In unserer Anfaß-Gesellschaft ist dennoch jede Begegnung eine Wohltat, die auf Abstand gründet. Dazu zähle ich Kunstwerke, deren formale Strategien sich der Berührungsgier verweigern. Ich spreche von Jan Meyer-Rogge, dem entschiedenen Asketen in Sachen Berührung und physischer Bemächtigung. Seine Haltung ist um so mehr zu respektieren, als seine Kunstgebilde eine anscheinend simple Syntax aufweisen, die sich zwar nicht durchschauen lässt, aber so verläuft, daß man glaubt, sie ohne großes Grübeln aus dem Lot werfen zu können. Das ist ein Trick, der fernöstlichem Denken entsprungen sein könnte. Man verbirgt den Aufwand hinter Gelassenheit: die Anstrengung gibt sich entspannt. Daraus wurde die Formel: less is more.
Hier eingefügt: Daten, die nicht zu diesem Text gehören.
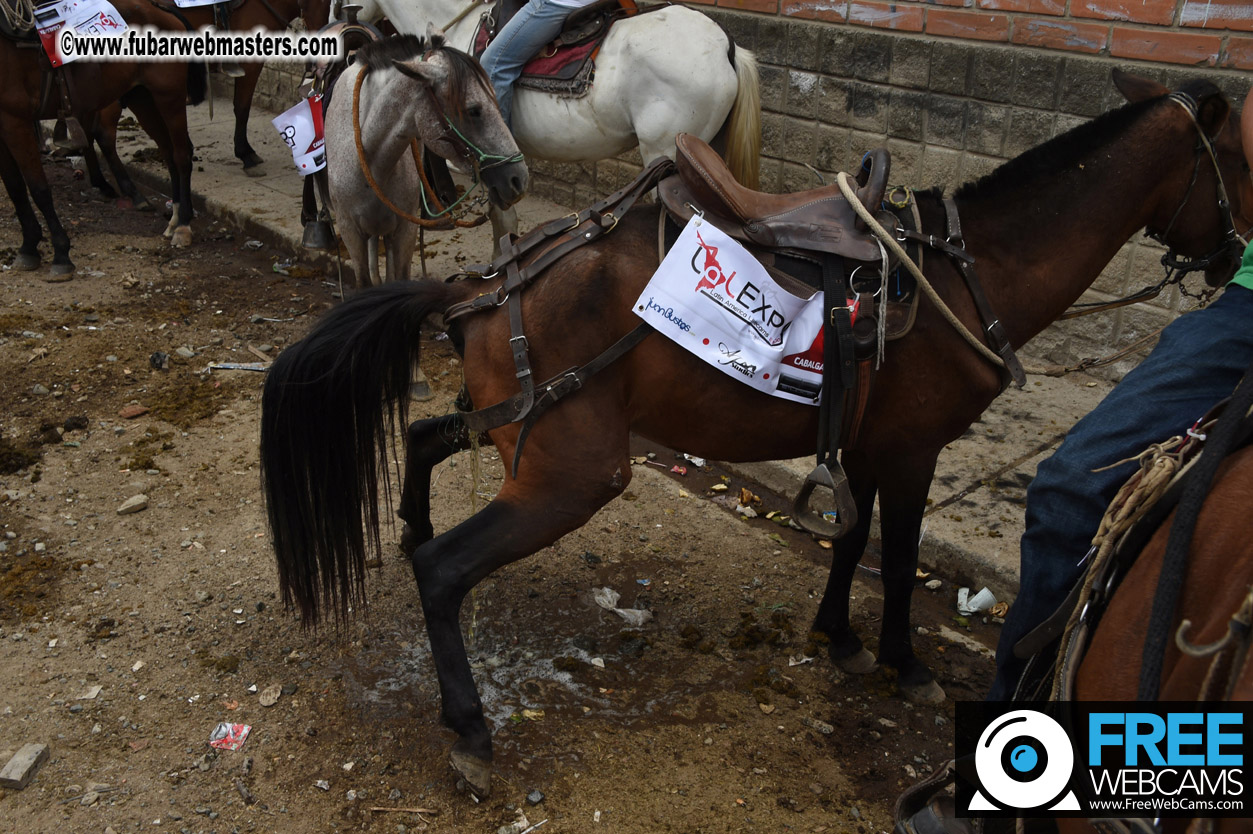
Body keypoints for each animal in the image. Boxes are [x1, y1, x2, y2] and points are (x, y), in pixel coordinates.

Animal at [0, 0, 207, 274]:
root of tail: (160, 9)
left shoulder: (15, 121)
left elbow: (38, 189)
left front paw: (61, 253)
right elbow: (15, 188)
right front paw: (29, 247)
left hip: (169, 96)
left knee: (182, 155)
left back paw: (183, 224)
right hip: (142, 98)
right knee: (169, 154)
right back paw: (173, 217)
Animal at [256, 71, 1253, 791]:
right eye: (1243, 162)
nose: (1229, 262)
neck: (963, 272)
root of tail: (480, 286)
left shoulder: (863, 443)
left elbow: (848, 537)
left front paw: (837, 636)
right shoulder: (913, 451)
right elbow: (897, 559)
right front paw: (900, 661)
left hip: (513, 433)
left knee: (427, 441)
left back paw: (410, 529)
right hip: (571, 474)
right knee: (444, 570)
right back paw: (467, 725)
Das kommt aus einer Weltsicht, die sich die Dinge behutsam aneignet, ihr Gewicht in die Obhut formaler Balanceakte nimmt, die es in Gewichtlosigkeit verwandeln. Dieser abwägende Umgang mit den formalen Buchstaben, für den Meyer-Rogge immer neue Variationen erfindet, enthält ein Paradoxon. Er koppelt die Stabilität des Resultats mit dessen insgeheimer Instabilität. Die Elemente sind nämlich nicht aneinander befestigt, sondern bloß aneinander gelegt oder gelehnt. Sie tragen und werden getragen. Dies ist, was man das offenbare Geheimnis von Meyer-Rogges Herstellungsmethode nennen konnte: »Alles hält, weil alles fällt«. In diesem Selbstwiderspruch haben seine Objekte ihre feine Poesie – jedes Gleichgewicht ist ein Reim aus zwei Partnern –, hier kommen wir der aphoristischen Prägnanz seiner Erfindungen auf die Spur.